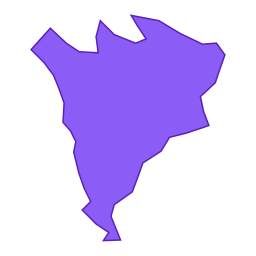 outline of Skylloura, Cyprus
{"feature_id": "46923920B82441247909764", "entity_name": "Skylloura", "entity_type": "district", "adm_level": 2, "iso_a3": "CYP", "parent_name": "Cyprus", "parent_adm1": "", "projection": "albers", "projection_center": [33.163, 35.228], "detail": "fine", "context": "isolated", "style": "filled", "palette": "violet", "viewbox_px": 256, "rotation_deg": 0, "n_neighbors": 0, "source": "geoboundaries", "source_scale": "gbopen_adm2", "svg_char_len": 665}
<svg xmlns="http://www.w3.org/2000/svg" viewBox="0 0 256 256"><path d="M103.4,240.6L120.5,240.0L111.0,216.4L114.2,204.7L132.3,191.8L138.7,174.7L142.9,162.9L161.0,151.2L169.5,137.3L186.6,133.0L208.9,125.5L203.6,111.6L200.4,96.6L215.3,82.7L219.6,69.9L224.9,54.9L216.4,43.1L202.5,44.2L180.2,33.5L158.9,20.7L131.2,15.4L137.6,26.1L146.1,38.9L135.5,43.2L114.2,34.6L103.2,23.6L100.3,20.7L96.1,36.7L98.2,52.8L79.0,51.7L66.3,43.2L50.3,28.2L31.1,49.6L43.9,62.4L53.5,75.2L58.8,88.1L64.1,103.0L63.0,122.3L70.5,130.9L75.8,141.6L73.7,152.2L79.0,173.6L84.3,188.6L90.7,201.5L82.2,210.0L96.0,223.9L108.8,232.5L103.4,240.6Z" fill="#8b5cf6" stroke="#5b21b6" stroke-width="1.5"/></svg>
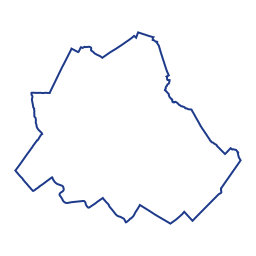 Brezoaele, Dâmbovita, Romania
{"feature_id": "2599482B97549882427292", "entity_name": "Brezoaele", "entity_type": "district", "adm_level": 2, "iso_a3": "ROU", "parent_name": "Romania", "parent_adm1": "Dâmbovita", "projection": "albers", "projection_center": [25.752, 44.562], "detail": "fine", "context": "isolated", "style": "outline", "palette": "blue", "viewbox_px": 256, "rotation_deg": 0, "n_neighbors": 0, "source": "geoboundaries", "source_scale": "gbopen_adm2", "svg_char_len": 5576}
<svg xmlns="http://www.w3.org/2000/svg" viewBox="0 0 256 256"><path d="M39.3,186.5L42.5,184.4L44.1,183.2L51.3,177.8L52.1,177.3L52.3,177.5L52.6,178.3L52.8,178.9L53.9,180.8L54.7,181.9L55.7,182.9L56.4,183.4L57.3,184.0L58.1,184.3L61.5,185.5L62.5,186.0L63.1,186.7L63.2,187.0L63.3,187.2L63.7,188.9L63.7,189.6L63.6,190.1L63.4,190.5L63.0,191.0L62.6,191.4L60.9,192.5L60.3,193.0L60.0,193.3L59.7,193.9L59.6,194.2L59.5,194.7L59.6,195.1L60.1,195.9L61.3,197.5L62.0,198.6L62.5,199.5L62.7,200.2L63.0,200.7L63.5,201.3L64.1,201.9L65.1,202.6L65.9,202.8L66.2,202.9L67.2,203.0L68.1,202.9L69.3,202.6L70.6,202.4L71.4,202.2L74.2,201.9L76.5,201.7L77.8,201.5L78.3,201.5L78.9,201.4L80.1,201.3L81.2,201.2L82.6,201.0L83.3,201.0L83.9,201.0L84.5,201.3L84.7,201.5L85.0,201.9L85.2,202.1L85.5,203.0L85.6,203.7L86.0,204.7L86.4,205.5L86.8,206.2L87.4,206.8L87.7,207.1L88.2,207.6L89.1,207.6L89.5,207.3L94.3,204.1L96.0,202.9L97.2,201.9L102.8,198.0L103.7,199.2L104.3,200.0L104.5,200.1L105.9,201.8L107.7,203.6L108.6,204.6L109.2,206.2L110.2,207.5L111.0,208.4L112.1,209.7L113.3,211.2L114.5,212.8L115.8,214.4L117.1,215.6L118.8,216.5L119.4,216.5L120.7,217.0L122.0,217.7L123.2,218.3L124.1,219.0L124.7,220.0L125.3,221.3L125.8,222.3L126.4,222.2L128.6,220.4L130.3,218.6L130.7,218.4L131.0,218.4L131.8,217.7L133.3,216.2L133.9,215.3L134.6,213.9L134.8,213.4L135.6,212.0L136.2,211.1L136.8,210.1L137.9,208.5L138.9,206.8L139.9,205.0L149.4,210.9L155.2,214.7L170.4,223.6L176.3,219.4L179.5,216.6L182.3,214.1L184.2,211.8L184.5,212.1L191.5,219.7L192.5,220.8L192.6,220.7L194.1,219.2L194.5,218.7L200.8,212.3L218.5,194.4L219.3,193.8L220.5,193.3L220.7,193.1L220.9,193.0L221.1,192.8L221.2,192.6L221.3,192.4L221.3,191.9L221.3,191.5L221.2,191.3L221.2,191.1L221.2,190.8L221.1,190.5L221.0,190.4L220.9,190.0L220.9,189.8L220.9,189.7L221.0,189.5L221.0,188.3L221.2,188.2L223.9,184.3L236.2,166.7L236.3,166.6L240.6,160.3L239.2,158.0L238.8,157.1L238.6,156.6L238.1,154.4L237.9,153.3L237.7,153.0L237.7,152.8L238.1,152.4L236.2,150.1L235.9,149.9L232.9,149.2L232.6,149.3L232.2,149.5L230.6,148.2L225.8,153.3L225.0,154.0L224.7,153.7L220.1,149.1L218.7,147.6L218.1,147.1L217.1,146.1L216.9,145.8L216.6,145.0L216.4,144.8L216.0,144.6L214.5,143.8L213.0,142.6L212.5,142.4L212.1,142.4L211.7,142.2L211.4,142.0L211.0,141.2L210.7,141.0L210.5,140.9L210.2,140.6L209.8,140.0L209.5,139.2L209.0,138.5L207.8,136.8L205.8,133.7L205.5,133.4L205.3,133.0L203.3,130.0L202.9,129.5L201.7,127.7L201.1,126.6L200.6,126.0L200.4,125.8L200.2,125.0L200.0,124.7L199.5,124.1L199.4,123.8L199.3,123.4L198.3,121.7L197.8,120.8L197.0,119.5L196.9,119.3L196.1,117.8L195.8,117.4L195.1,116.0L194.6,115.2L193.8,113.7L192.8,112.0L192.5,111.6L192.2,111.0L191.8,110.1L191.5,109.6L191.2,109.5L188.8,109.3L188.2,109.2L186.9,108.5L186.4,108.3L185.8,108.3L185.4,108.3L185.2,108.1L184.7,107.4L184.3,107.1L183.3,106.7L182.9,106.7L182.0,106.3L181.5,106.3L181.2,106.1L180.7,105.9L180.2,105.4L179.7,105.1L179.3,105.0L179.0,104.8L178.4,104.1L177.4,103.0L177.0,102.7L176.0,102.1L175.4,101.8L175.0,101.8L174.8,101.9L174.6,102.2L174.2,102.4L173.5,102.2L173.2,102.3L173.1,102.2L173.1,101.9L172.8,101.9L172.5,101.8L172.4,101.5L172.2,100.6L172.1,100.3L172.0,100.0L172.1,99.9L172.2,99.7L171.6,98.9L171.0,98.7L170.8,98.6L170.6,98.2L170.4,97.8L169.6,97.1L168.8,95.2L168.9,94.5L168.7,93.9L167.9,93.2L167.2,92.3L166.8,92.0L166.4,91.5L166.2,91.2L164.9,90.2L164.9,89.9L165.2,89.4L165.7,88.8L165.8,88.6L165.7,87.9L165.7,87.5L166.0,86.8L166.2,86.5L166.4,86.3L166.9,85.9L167.1,85.2L167.3,84.6L167.6,84.3L167.8,84.2L168.2,84.0L168.8,83.5L169.1,82.8L169.4,81.3L169.5,81.2L169.6,80.6L169.6,80.1L169.0,80.0L168.7,80.3L167.5,79.9L167.2,79.6L167.1,79.2L167.1,78.7L167.0,77.5L167.1,77.2L167.0,76.9L166.6,76.5L168.8,75.4L166.8,70.9L165.4,66.7L161.1,53.4L160.6,51.7L158.8,45.6L158.4,45.1L157.8,44.1L157.5,43.7L157.0,42.8L157.1,42.6L157.2,42.3L157.2,41.8L156.9,41.7L156.5,41.6L155.9,41.7L155.4,41.5L154.2,40.4L153.0,40.0L152.7,40.0L152.7,39.7L152.9,37.8L152.9,37.6L153.2,37.3L153.3,37.2L149.7,36.2L138.1,32.4L136.1,37.7L134.1,35.9L131.5,38.1L128.5,40.3L126.1,41.9L122.6,44.4L115.3,49.2L110.8,51.9L108.0,53.8L102.3,57.8L100.5,56.4L99.4,55.8L98.7,55.5L97.5,55.0L94.6,53.4L94.4,53.2L93.5,52.2L92.5,51.4L91.6,50.8L91.1,50.4L91.0,50.2L91.2,48.7L91.2,48.1L91.0,47.7L90.8,47.5L90.4,47.2L89.7,46.9L89.2,46.8L88.8,46.8L85.9,47.1L85.2,47.0L84.7,46.8L83.9,47.1L83.1,47.7L82.8,47.9L82.5,47.9L81.9,47.7L81.2,47.3L81.0,47.2L80.6,47.7L80.5,48.0L78.7,51.7L78.4,51.9L78.1,52.1L71.5,48.6L70.8,50.3L64.9,61.9L64.1,63.4L64.0,63.8L63.6,64.4L61.9,67.6L57.8,76.1L49.9,92.4L49.7,93.0L45.4,92.8L42.6,93.1L41.8,93.0L40.7,92.8L37.4,92.9L31.9,92.7L31.5,92.9L31.4,93.0L31.6,94.9L32.1,95.5L32.4,96.2L32.4,96.8L32.3,97.8L32.1,98.2L32.0,99.0L31.9,99.3L31.9,99.8L32.0,100.3L33.1,105.9L33.1,106.4L33.2,107.1L33.3,107.4L33.8,108.0L34.0,108.2L34.2,108.5L34.0,109.3L34.2,110.0L34.4,111.2L34.2,112.2L34.3,113.4L34.4,114.6L34.3,115.1L34.3,115.6L34.4,116.5L34.7,117.0L35.0,117.3L35.4,117.7L35.6,118.3L35.8,119.0L35.9,120.3L35.8,121.8L35.7,122.2L35.8,122.7L36.5,125.0L36.6,126.3L36.9,127.3L37.8,128.9L38.7,130.0L41.2,132.4L41.7,133.0L42.2,134.0L41.2,134.7L41.1,134.8L40.0,136.4L38.2,139.5L37.9,139.9L37.6,140.2L37.0,140.7L36.9,140.6L34.2,144.3L33.6,145.1L32.9,146.1L32.4,147.0L30.7,149.2L30.3,149.9L26.9,154.5L26.5,155.1L25.2,156.9L24.8,157.5L22.9,160.2L20.0,164.3L19.4,165.1L17.8,167.3L15.7,170.1L15.4,170.5L15.5,170.6L16.2,171.6L17.8,173.5L19.5,175.5L21.0,177.1L22.4,178.4L22.9,179.4L23.2,179.8L25.7,182.7L26.6,183.6L27.0,184.2L28.9,186.4L32.9,190.9L33.2,190.9L34.3,190.4L35.8,189.2L38.6,187.3L39.0,186.9L39.3,186.7L39.3,186.5Z" fill="none" stroke="#1e3a8a" stroke-width="2"/></svg>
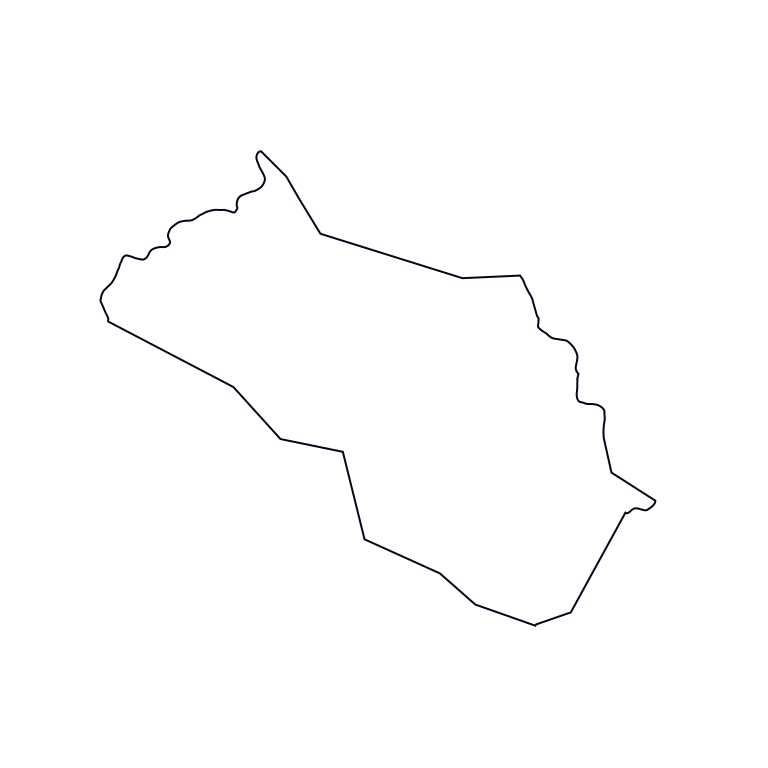 the district of Ilama, Santa Bárbara, Honduras, rotated 21°
{"feature_id": "27666195B62278865875513", "entity_name": "Ilama", "entity_type": "district", "adm_level": 2, "iso_a3": "HND", "parent_name": "Honduras", "parent_adm1": "Santa Bárbara", "projection": "orthographic", "projection_center": [-88.165, 15.052], "detail": "fine", "context": "isolated", "style": "outline", "palette": "ink", "viewbox_px": 768, "rotation_deg": 21, "n_neighbors": 0, "source": "geoboundaries", "source_scale": "gbopen_adm2", "svg_char_len": 6115}
<svg xmlns="http://www.w3.org/2000/svg" viewBox="0 0 768 768"><g transform="rotate(21 384 384)"><path d="M472.2,234.0L419.3,257.1L270.8,266.5L238.4,241.5L218.4,225.3L185.8,210.8L184.8,211.5L184.4,211.8L184.1,212.1L183.8,212.5L183.7,212.8L183.6,213.1L183.4,213.5L183.3,214.1L183.2,214.9L183.2,215.7L183.3,216.4L183.3,217.0L183.4,217.5L183.6,218.0L183.9,218.6L184.1,219.1L184.5,219.7L185.0,220.4L185.4,221.0L187.6,223.4L190.1,226.1L190.7,226.7L191.4,227.3L191.8,227.7L192.9,228.5L193.5,228.9L194.8,230.1L196.2,231.4L197.1,232.2L197.8,233.0L198.4,233.7L198.8,234.3L199.1,234.8L199.3,235.2L199.5,236.0L199.7,236.8L199.8,237.7L199.8,238.5L199.8,239.3L199.7,240.4L199.5,241.5L199.4,242.0L199.2,242.8L199.0,243.3L198.9,243.7L198.6,244.2L198.4,244.7L197.9,245.5L196.9,246.9L195.9,248.1L194.9,249.4L194.1,250.1L193.8,250.4L193.4,250.7L192.8,251.0L192.0,251.4L191.5,251.7L191.1,252.1L190.4,252.7L188.5,254.3L186.1,256.5L184.9,257.6L183.9,258.6L183.1,259.4L182.8,259.8L182.5,260.2L182.3,260.6L182.1,261.1L181.8,261.7L181.6,262.5L181.4,263.1L181.3,263.7L181.3,264.4L181.3,265.2L181.4,266.1L181.5,266.7L181.7,267.6L181.9,268.5L182.0,269.0L182.2,269.6L182.5,270.0L182.7,270.4L182.9,270.7L183.5,271.2L183.7,271.6L183.9,271.9L184.0,272.2L184.0,272.6L184.1,272.9L184.1,273.4L183.9,274.5L183.5,276.1L183.2,276.9L183.0,277.2L182.8,277.4L182.7,277.5L182.4,277.6L182.1,277.8L181.7,277.9L181.3,277.9L180.9,278.0L180.5,278.0L179.8,278.0L179.0,278.0L178.1,278.0L175.2,278.3L173.2,278.6L172.5,278.7L171.7,279.0L170.4,279.6L169.4,280.0L167.1,280.8L164.8,281.6L163.4,282.2L162.6,282.6L161.9,283.1L160.3,284.1L157.6,286.1L157.0,286.5L156.7,286.9L155.9,287.6L155.3,288.2L153.7,290.2L151.9,292.0L151.5,292.5L151.0,293.2L150.1,294.8L149.5,295.7L149.1,296.2L148.3,297.4L147.4,298.5L146.7,299.1L146.3,299.6L145.7,300.0L145.3,300.3L144.5,300.8L144.0,301.1L143.5,301.3L142.6,301.7L141.4,302.2L140.7,302.5L140.1,302.8L139.3,303.2L138.0,304.0L137.3,304.4L136.5,304.9L135.4,305.8L134.5,306.6L134.2,306.9L133.7,307.4L133.4,307.8L133.0,308.4L132.2,309.6L131.5,310.7L130.2,312.9L129.6,314.1L129.1,315.0L129.0,315.4L128.9,315.8L128.8,317.0L128.7,318.1L128.7,319.0L128.7,320.6L128.8,321.4L128.8,321.8L128.9,322.3L129.1,322.8L129.3,323.2L129.6,323.7L129.9,324.2L130.3,324.7L130.8,325.3L131.7,326.1L132.1,326.5L132.5,327.0L132.8,327.4L133.3,328.0L133.5,328.5L133.6,328.8L133.6,329.1L133.6,329.6L133.5,330.2L133.3,330.8L133.1,331.4L132.9,331.9L132.6,332.5L132.3,332.9L131.8,333.4L131.4,333.9L130.8,334.3L130.0,334.8L129.4,335.1L128.8,335.4L128.3,335.5L127.2,335.9L126.3,336.2L125.1,336.8L123.5,337.8L122.5,338.5L121.2,339.5L120.4,340.3L119.7,341.1L119.1,341.9L118.8,342.5L118.5,343.1L118.2,343.9L118.0,344.8L117.9,345.4L117.8,346.4L117.7,347.8L117.6,348.8L117.5,349.3L117.2,350.5L117.0,351.1L116.8,351.6L116.6,351.9L116.3,352.3L116.0,352.7L115.7,353.1L115.4,353.4L115.0,353.8L114.6,354.1L114.1,354.4L113.7,354.6L113.3,354.6L110.9,355.0L108.2,355.4L107.1,355.6L106.0,355.6L103.8,355.6L102.2,355.6L100.0,355.8L98.5,356.0L97.8,356.2L97.3,356.3L97.0,356.5L96.8,356.6L96.5,356.8L96.1,357.4L95.7,358.0L95.3,358.9L95.0,359.9L94.9,360.3L94.9,360.6L94.8,363.5L94.6,367.6L94.7,368.3L94.9,369.6L94.9,370.6L94.9,371.8L94.7,373.5L94.7,374.6L94.7,375.7L94.8,377.6L94.8,378.5L94.7,379.6L94.5,381.3L94.4,382.4L94.1,384.4L93.9,385.2L93.6,386.8L93.4,387.6L93.0,388.4L89.1,396.8L89.0,397.2L88.8,397.6L88.8,398.0L88.7,398.7L88.6,399.8L88.5,400.9L88.5,401.9L88.6,402.9L88.8,404.3L89.0,406.0L89.3,407.0L89.4,407.8L89.5,407.9L89.7,408.2L90.1,408.7L92.2,410.7L97.4,416.1L98.2,416.9L101.0,419.4L101.9,420.4L102.6,421.0L102.8,421.4L103.0,421.7L103.2,422.1L103.4,422.5L103.6,423.0L103.7,423.4L104.0,424.5L244.5,440.8L307.1,472.5L369.9,462.1L421.5,536.0L504.1,540.8L548.3,557.2L611.9,555.4L612.1,554.0L636.6,533.3L640.2,530.5L655.5,417.6L655.8,417.7L656.2,417.7L656.5,417.7L656.8,417.7L657.0,417.6L657.4,417.4L657.7,417.2L658.1,416.9L658.4,416.5L659.0,415.6L659.4,414.9L660.3,413.1L660.8,412.2L661.2,411.6L661.6,411.2L662.1,410.7L662.5,410.4L663.1,410.0L663.7,409.8L664.2,409.6L665.1,409.4L665.9,409.2L666.8,409.1L668.5,409.0L669.8,408.8L671.0,408.7L672.2,408.5L672.8,408.4L673.5,408.1L674.1,407.8L674.6,407.4L675.1,406.9L675.5,406.3L676.0,405.6L677.0,404.1L677.9,402.6L678.3,401.8L678.6,401.1L679.0,400.4L679.2,399.6L679.3,399.2L679.4,398.6L679.5,398.1L679.5,397.5L679.4,396.9L679.3,396.2L679.1,395.7L628.1,385.2L608.5,355.6L607.2,352.8L606.0,349.9L605.0,347.0L604.1,344.0L603.3,340.3L602.9,338.7L602.2,336.4L600.8,333.6L600.0,331.8L599.6,330.4L599.1,329.9L598.5,329.2L597.6,328.7L596.3,328.0L594.9,327.5L592.4,327.1L590.1,327.1L588.4,327.4L585.6,328.1L582.9,329.1L580.6,329.9L578.3,330.1L576.7,330.0L575.9,330.2L574.1,330.4L572.8,330.5L571.9,330.1L571.1,329.8L569.7,328.4L568.6,326.7L567.6,324.7L566.8,321.9L565.9,318.7L565.2,316.5L564.5,315.0L564.1,313.8L563.7,312.5L563.3,311.5L562.7,310.2L561.9,304.8L561.0,304.4L560.6,304.1L559.9,303.7L559.3,303.2L558.8,302.7L558.4,302.2L557.9,301.6L557.5,300.9L557.2,300.3L557.0,299.6L556.6,297.7L556.0,294.0L555.8,292.8L555.3,290.8L555.2,290.3L555.0,289.8L554.8,289.2L554.5,288.7L554.3,288.3L554.0,287.8L553.4,287.1L552.9,286.4L552.0,285.4L551.1,284.5L550.5,284.0L549.9,283.4L548.8,282.6L548.2,282.1L547.2,281.5L545.9,280.8L545.1,280.3L544.3,280.0L543.5,279.6L542.1,279.0L541.3,278.8L540.6,278.5L539.6,278.2L539.1,278.2L538.7,278.2L538.0,278.2L537.1,278.4L535.6,278.7L526.7,280.6L526.0,280.7L525.6,280.8L525.2,280.8L524.6,280.7L523.8,280.7L523.0,280.6L521.9,280.3L521.2,280.1L520.6,279.9L520.0,279.7L518.8,279.2L518.4,279.0L517.6,278.7L516.2,278.4L513.5,277.9L512.0,277.5L510.6,277.1L509.2,276.5L508.5,276.2L507.9,275.9L507.5,275.6L507.4,275.4L507.2,275.2L507.1,274.9L506.9,274.2L506.3,272.0L506.0,270.8L505.2,268.4L505.1,267.9L504.9,267.6L504.6,267.3L504.4,267.0L503.5,266.4L502.8,265.9L502.5,265.5L502.0,265.0L495.3,256.1L494.6,255.2L493.7,253.7L493.1,253.0L492.2,251.8L491.2,250.7L490.1,249.7L489.3,248.9L487.7,247.7L485.4,245.8L483.2,243.9L482.1,242.9L481.1,241.9L479.8,240.6L478.6,239.3L476.9,237.5L476.1,236.7L475.6,236.3L475.2,236.0L474.7,235.7L473.3,234.8L472.7,234.4L472.2,234.0Z" fill="none" stroke="#020617" stroke-width="2"/></g></svg>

STATED TASK =>
Repeat the lines from the start of the records through the line containing "Brezoaele, Dâmbovita, Romania", both ends included, without any pictures.

OUTPUT FOR THIS EXERCISE =>
 outline of Skylloura, Cyprus
{"feature_id": "46923920B82441247909764", "entity_name": "Skylloura", "entity_type": "district", "adm_level": 2, "iso_a3": "CYP", "parent_name": "Cyprus", "parent_adm1": "", "projection": "albers", "projection_center": [33.163, 35.228], "detail": "fine", "context": "isolated", "style": "filled", "palette": "violet", "viewbox_px": 256, "rotation_deg": 0, "n_neighbors": 0, "source": "geoboundaries", "source_scale": "gbopen_adm2", "svg_char_len": 665}
<svg xmlns="http://www.w3.org/2000/svg" viewBox="0 0 256 256"><path d="M103.4,240.6L120.5,240.0L111.0,216.4L114.2,204.7L132.3,191.8L138.7,174.7L142.9,162.9L161.0,151.2L169.5,137.3L186.6,133.0L208.9,125.5L203.6,111.6L200.4,96.6L215.3,82.7L219.6,69.9L224.9,54.9L216.4,43.1L202.5,44.2L180.2,33.5L158.9,20.7L131.2,15.4L137.6,26.1L146.1,38.9L135.5,43.2L114.2,34.6L103.2,23.6L100.3,20.7L96.1,36.7L98.2,52.8L79.0,51.7L66.3,43.2L50.3,28.2L31.1,49.6L43.9,62.4L53.5,75.2L58.8,88.1L64.1,103.0L63.0,122.3L70.5,130.9L75.8,141.6L73.7,152.2L79.0,173.6L84.3,188.6L90.7,201.5L82.2,210.0L96.0,223.9L108.8,232.5L103.4,240.6Z" fill="#8b5cf6" stroke="#5b21b6" stroke-width="1.5"/></svg>
 Brezoaele, Dâmbovita, Romania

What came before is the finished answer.